I will use R to accomplish both of these tasks using the gapminder data (available here).
TO BEGIN:
gDat <- read.delim("gapminderDataFiveYear.txt")
head(gDat, n = 3) #first three rows of gDat
## country year pop continent lifeExp gdpPercap
## 1 Afghanistan 1952 8425333 Asia 28.80 779.4
## 2 Afghanistan 1957 9240934 Asia 30.33 820.9
## 3 Afghanistan 1962 10267083 Asia 32.00 853.1
tail(gDat, n = 3) #last three rows of gDat
## country year pop continent lifeExp gdpPercap
## 1702 Zimbabwe 1997 11404948 Africa 46.81 792.4
## 1703 Zimbabwe 2002 11926563 Africa 39.99 672.0
## 1704 Zimbabwe 2007 12311143 Africa 43.49 469.7
str(gDat) #data structure, one-line summary for each component within gDat
## 'data.frame': 1704 obs. of 6 variables:
## $ country : Factor w/ 142 levels "Afghanistan",..: 1 1 1 1 1 1 1 1 1 1 ...

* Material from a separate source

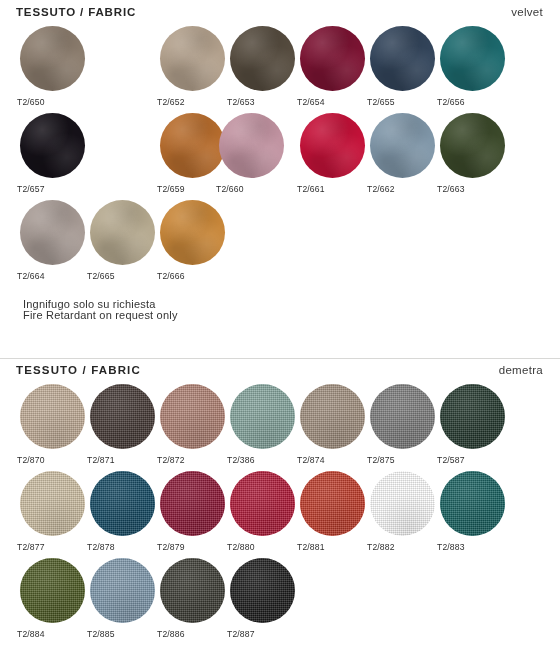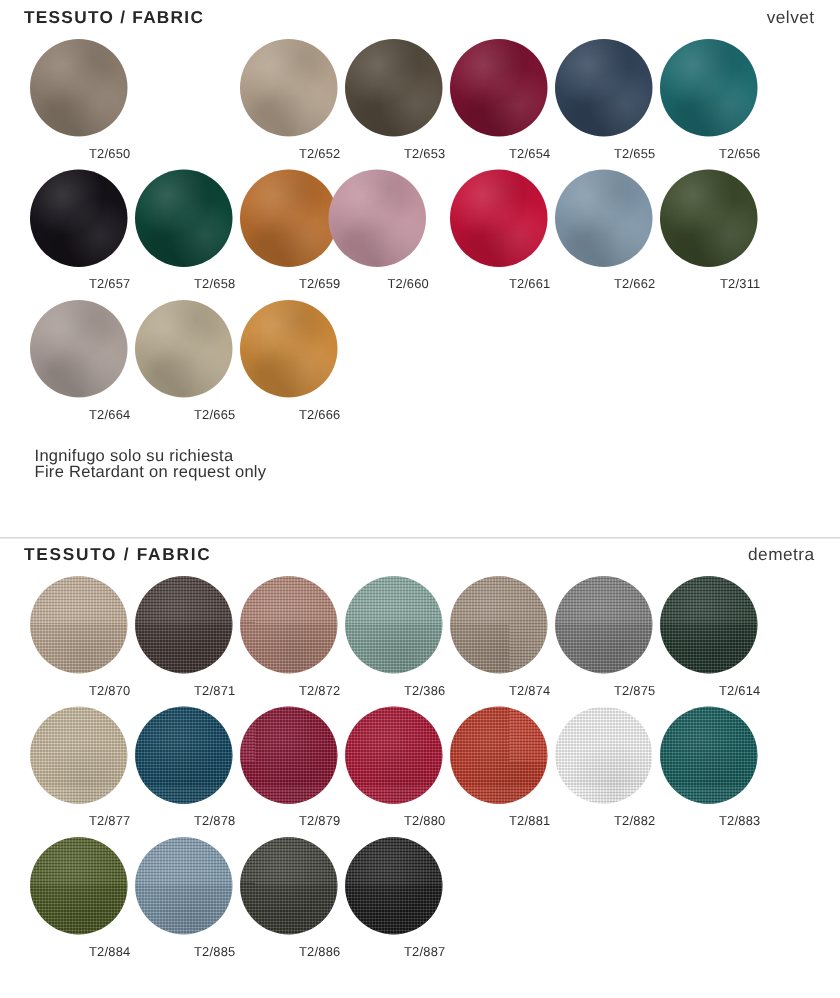"T2/650" .swatch { text-align: right -> left }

## $ year : int 1952 1957 1962 1967 1972 1977 1982 1987 1992 1997 ...
## $ pop : num 8425333 9240934 10267083 11537966 13079460 ...
## $ continent: Factor w/ 5 levels "Africa","Americas",..: 3 3 3 3 3 3 3 3 3 3 ...
## $ lifeExp : num 28.8 30.3 32 34 36.1 ...
## $ gdpPercap: num 779 821 853 836 740 ...
summary(gDat)
## country year pop continent
## Afghanistan: 12 Min. :1952 Min. :6.00e+04 Africa :624
## Albania : 12 1st Qu.:1966 1st Qu.:2.79e+06 Americas:300
## Algeria : 12 Median :1980 Median :7.02e+06 Asia :396
## Angola : 12 Mean :1980 Mean :2.96e+07 Europe :360
## Argentina : 12 3rd Qu.:1993 3rd Qu.:1.96e+07 Oceania : 24
## Australia : 12 Max. :2007 Max. :1.32e+09
## (Other) :1632
## lifeExp gdpPercap
## Min. :23.6 Min. : 241
## 1st Qu.:48.2 1st Qu.: 1202
## Median :60.7 Median : 3532
## Mean :59.5 Mean : 7215
## 3rd Qu.:70.8 3rd Qu.: 9325
## Max. :82.6 Max. :113523
##
library(lattice)
xyplot(lifeExp ~ year | continent, gDat)
xyplot(lifeExp ~ gdpPercap, gDat, subset = year == 2002, group = continent,
auto.key = TRUE)
This is only a taste of the possible graphical visualisations you can perform, but already we can observe a large spread in the data, outliers, and trends that can be investigated further!